## ABOUT THIS EXERCISE
Continue the piece on kosher diets below, picking up right after its final sentence.

## EXCERPTED TEXT
^^^^

Kosher diets

Kosher vs. Kosher-Style Diets

Kosher diets stem from the Jewish religion and follow the traditional Jewish law. These laws are found within the Torah, a sacred book of text in the Jewish religion. They provide an outline of which foods are allowed or not, as well as how foods must be produced, processed, and prepared prior to consumption. However, with many changes in society, some senior living communities are transitioning to more of a “Kosher-style” diet. This allows the community to keep the Jewish traditions alive while having some additional flexibility.

Challah Rolls at The Towers

What is Kosher?

There are three main categories when it comes to strictly Kosher diets: meat (mammals or fowl, as well as products derived from them), dairy (milk, cheese, butter, and yogurt), and pareve (any food that is not meat or dairy, including fish, eggs, and plant-based foods). However, Kosher is not just about the food itself, but the preparation in making food. All meat and dairy products must be kept separate, in both preparation, production, and service. In addition, there are certain types of meat and fish that are not Kosher. Specifically, pigs and some cuts of beef such as Filet Mignon. Additionally, dairy must come from a Kosher animal, and fish must have fins and scales to be Kosher.

^^^^

(Saved entries)
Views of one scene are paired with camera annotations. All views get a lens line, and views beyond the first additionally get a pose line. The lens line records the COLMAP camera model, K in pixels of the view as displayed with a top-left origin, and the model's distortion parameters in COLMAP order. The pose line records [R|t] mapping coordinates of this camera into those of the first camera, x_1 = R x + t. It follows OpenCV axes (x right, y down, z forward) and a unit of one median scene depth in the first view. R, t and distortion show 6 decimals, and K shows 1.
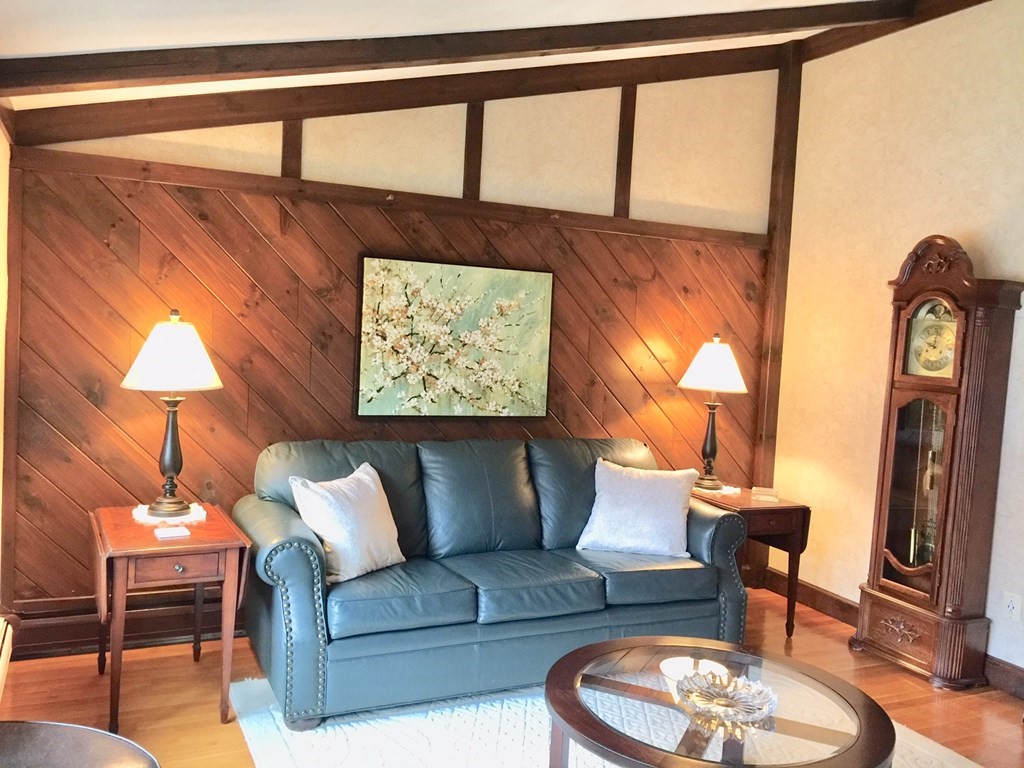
lens RADIAL K [[869.6, 0, 519.1], [0, 869.6, 375.4], [0, 0, 1]] dist [0.067481, -0.077818]
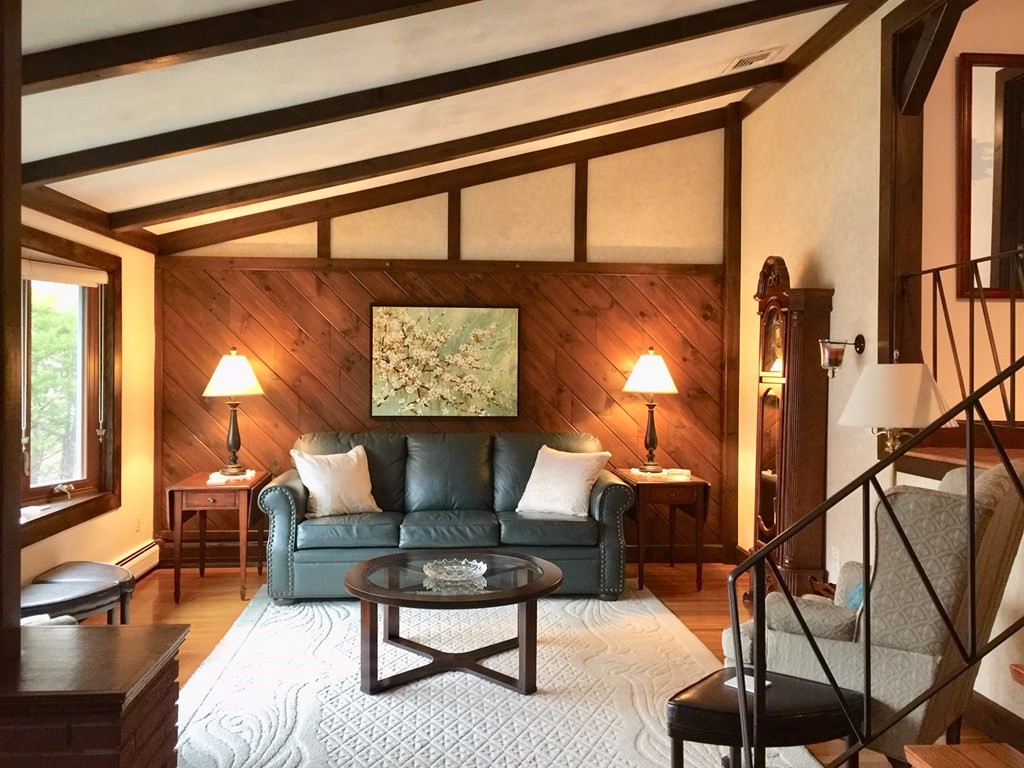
lens RADIAL K [[869.6, 0, 512.1], [0, 869.6, 371.6], [0, 0, 1]] dist [0.067481, -0.077818]
pose [[0.932294, -0.044788, -0.358917, 0.551264], [0.022284, 0.997531, -0.066597, 0.073893], [0.361014, 0.054090, 0.930990, -0.259164]]
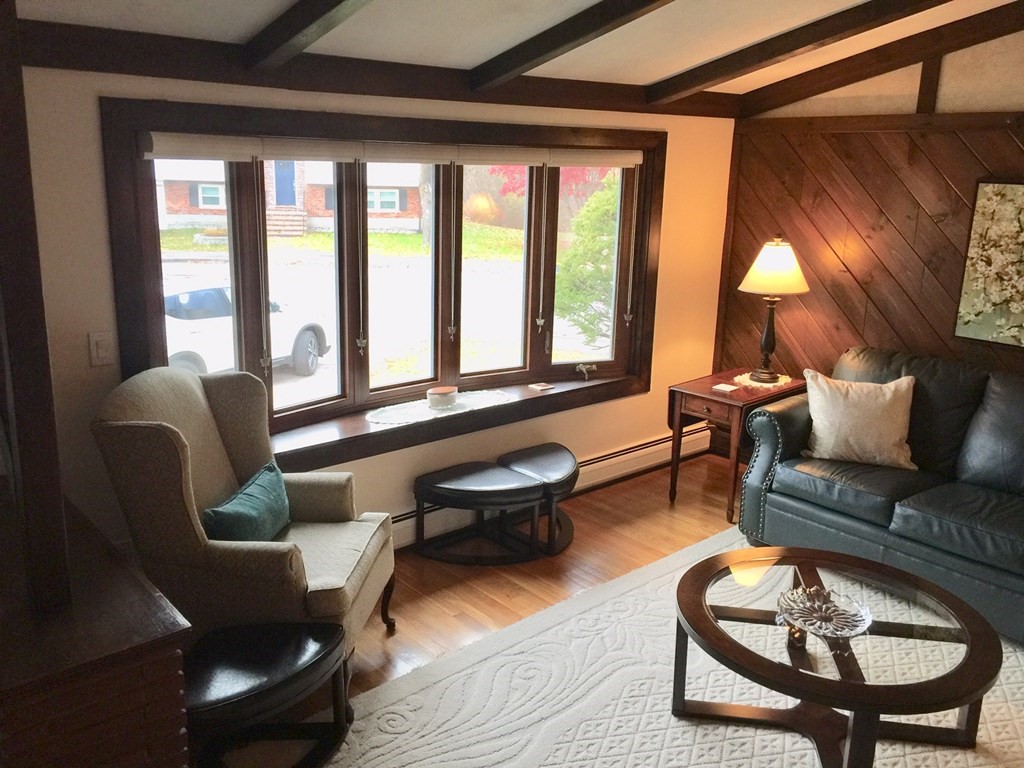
lens RADIAL K [[869.6, 0, 510.1], [0, 869.6, 376.0], [0, 0, 1]] dist [0.067481, -0.077818]
pose [[0.271071, 0.190181, -0.943584, 0.687391], [-0.064810, 0.981669, 0.179239, -0.062486], [0.960375, 0.012568, 0.278428, 0.185338]]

^^^^

## ANSWER BELOW
The Kosher diet is rooted in traditions and symbolism. The symbolism echoes down to the details of plates and table setups, especially on holidays.

Kosher Coconut Macaroon Cake

What is a Kosher-Style Diet?

While some in the Jewish community have tailored their personal diets to be more flexible, they do not lose the traditions and respect of Jewish culture and history. To meet resident preferences, senior living communities have had to shift in response by offering Kosher-style menus in a variety of ways. Kosher-style diets are not all the same, as many individuals flex the Kosher diet to match their own needs and preferences.

For example, some communities do not buy Kosher meat, but they will not allow pork or shellfish. Some may continue to separate milk and meat meals, while others will combine milk and meat meals. In all these communities, holidays are honored with specific cultural foods, although they may not be Kosher. Each community must determine what works for its population. From an industry perspective, utilizing a Kosher-like diet rather than strict Kosher can encourage cost savings for community operators as well.

Team members at Jewish Home San Francisco

How is Morrison Living Implementing Both?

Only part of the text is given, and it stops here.